In the path of life, many milestones come our way. From graduation, to that time you get the first job, the time you get married, get a family but there is a milestone that shakes your wit and it’s an abrupt job loss.
Employment in Uganda is hard to come by. Every year universities churn out graduates. Online courses are becoming the order of the day and this isn’t matched by new companies coming up. In the government, employees work till they are 60 so one has to wait for decades to get that job they really want. The unemployment rate for young people ages 15–24 is 83%. This rate is even higher for those who have formal degrees and live in the urban area. This is due to the disconnect between the degree achieved and the vocational skills needed for the jobs that are in demand for workers. Informal sector work accounts for the majority of young workers in Uganda. 3.2% of youth work for waged employment, 90.9% work for informal employment, and 5.8% of the Ugandan youth are self-employed.
Many people find themselves in despair if laid off from their jobs as it’s not always easy to get another job. Joanna Akankwasa lost her job in an abrupt lay off of over 30 of the employees of a government parastatal in June 2014. “I was called from the office of Human resources that afternoon. We had been told by email that some of us would be laid off. I knew I had been affected. I felt like my world was crumbling when I was told the news. I wanted the ground to swallow me. I couldn’t believe that right that minute I was unemployed. I had worked at the same job for 6 years from university and I knew no other work place. The only thing that kept me alive was the few savings I had and the family support I got after. There are days I went hungry. I resorted to applying for online jobs because the cost of photocopying documents, the transport to the offices and the dresses to appear responsible enough. Only the thought of knowing I would probably be depressed forever and lose more than gain is what kept me together”.
Here are tips on how to cope such a catastrophe.
- Have a net work of friends and family.
Through this trying time, some people may not pick your phones because they aren’t true friends and they know you aren’t going to give them much but most probably take from them. Surround yourself with true friends and relatives that believe in you and remind you of your true worth.
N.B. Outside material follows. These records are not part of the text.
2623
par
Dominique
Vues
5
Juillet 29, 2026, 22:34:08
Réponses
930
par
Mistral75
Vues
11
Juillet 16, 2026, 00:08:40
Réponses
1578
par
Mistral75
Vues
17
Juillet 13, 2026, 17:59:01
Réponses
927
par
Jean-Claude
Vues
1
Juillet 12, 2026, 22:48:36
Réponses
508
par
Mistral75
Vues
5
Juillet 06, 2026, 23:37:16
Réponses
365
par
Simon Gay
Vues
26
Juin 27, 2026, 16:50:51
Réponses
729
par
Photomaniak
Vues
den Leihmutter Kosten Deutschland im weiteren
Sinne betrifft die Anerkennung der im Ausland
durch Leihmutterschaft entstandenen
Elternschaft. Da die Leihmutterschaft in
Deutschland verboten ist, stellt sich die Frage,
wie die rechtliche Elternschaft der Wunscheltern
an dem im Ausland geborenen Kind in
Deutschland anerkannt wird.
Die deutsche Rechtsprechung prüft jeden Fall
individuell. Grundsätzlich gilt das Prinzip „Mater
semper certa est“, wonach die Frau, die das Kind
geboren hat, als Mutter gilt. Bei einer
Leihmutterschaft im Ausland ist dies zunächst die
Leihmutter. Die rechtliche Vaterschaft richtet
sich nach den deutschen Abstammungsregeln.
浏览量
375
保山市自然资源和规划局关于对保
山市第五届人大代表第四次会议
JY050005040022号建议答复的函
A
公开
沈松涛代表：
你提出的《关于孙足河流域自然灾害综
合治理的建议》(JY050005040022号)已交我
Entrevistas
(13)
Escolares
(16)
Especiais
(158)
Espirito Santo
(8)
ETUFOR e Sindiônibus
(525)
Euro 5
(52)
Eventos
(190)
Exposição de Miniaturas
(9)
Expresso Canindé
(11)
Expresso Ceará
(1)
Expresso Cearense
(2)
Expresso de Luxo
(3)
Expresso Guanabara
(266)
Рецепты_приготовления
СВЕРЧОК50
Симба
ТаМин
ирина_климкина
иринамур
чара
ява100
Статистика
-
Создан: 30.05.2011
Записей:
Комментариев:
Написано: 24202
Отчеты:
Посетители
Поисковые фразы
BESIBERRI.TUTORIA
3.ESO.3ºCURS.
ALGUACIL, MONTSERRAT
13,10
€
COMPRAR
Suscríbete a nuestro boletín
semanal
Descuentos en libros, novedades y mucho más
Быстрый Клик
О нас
2. Try to make your hobby into an income generating activity.
The education sector in Africa and Uganda in particular focuses so much on theoretical presentation of knowledge. They also focus on careers that will make you an employee and not an employer like medicine, Engineering leaving alone the arts like music, dance, writing and visual arts. Look for a way to make your hobby give you money. This will keep you busy and will also bring back the confidence that could have been eroded away by the whole experience you are going through.
3. Volunteer in an organization near your locality.
Most companies always could do with volunteers and this too will keep you occupied and active in the job world. Volunteering also exposes you to so many people and you can use it as a platform to meet new people which can lead you to your next job.
4. Join job connecting platforms.
Thanks to social media there are very many Facebook pages, websites and blogs and Google groups to get job openings. Buying news papers may be so costly but following online job platforms can be less costly. Don’t be afraid to tell people that you need a job so that they can link you up.
5.Look for the silver lining, dust yourself up.
So many times in life, when catastrophes happen, we often don’t look at the positive side of things. What lessons have you taken from the whole experience? What trait and virtue has this catastrophe sharpened? Has it made you more patient? Have you become more humble? Look at the good side and make it work for you in the next job that you get.
6. Rest, Sleep, Exercise and bond with family.
Life as an employee is so fast and predictable. Wake up, be at your desk at 8 am, go for lunch at 1pm, and leave office at 5 pm, year in and out. Using this time as a time to recuperate and be spontaneous can also be a good thing. Exercising helps the body to keep fit and when working, one never gets time to do a lot of it. One of the scarcest things when you are working is time, since you will be having time, spend it with family. Go visit that lost uncle, see the nephews and nieces, take the kids to school for a change, and I am sure you will learn a lot.
Losing a job sweeps away so much from someone in an instant. It’s also very wise to get closer to God. Joining church groups can be a good thing because they will continue to support you and keep you hopeful as you wait for your next break.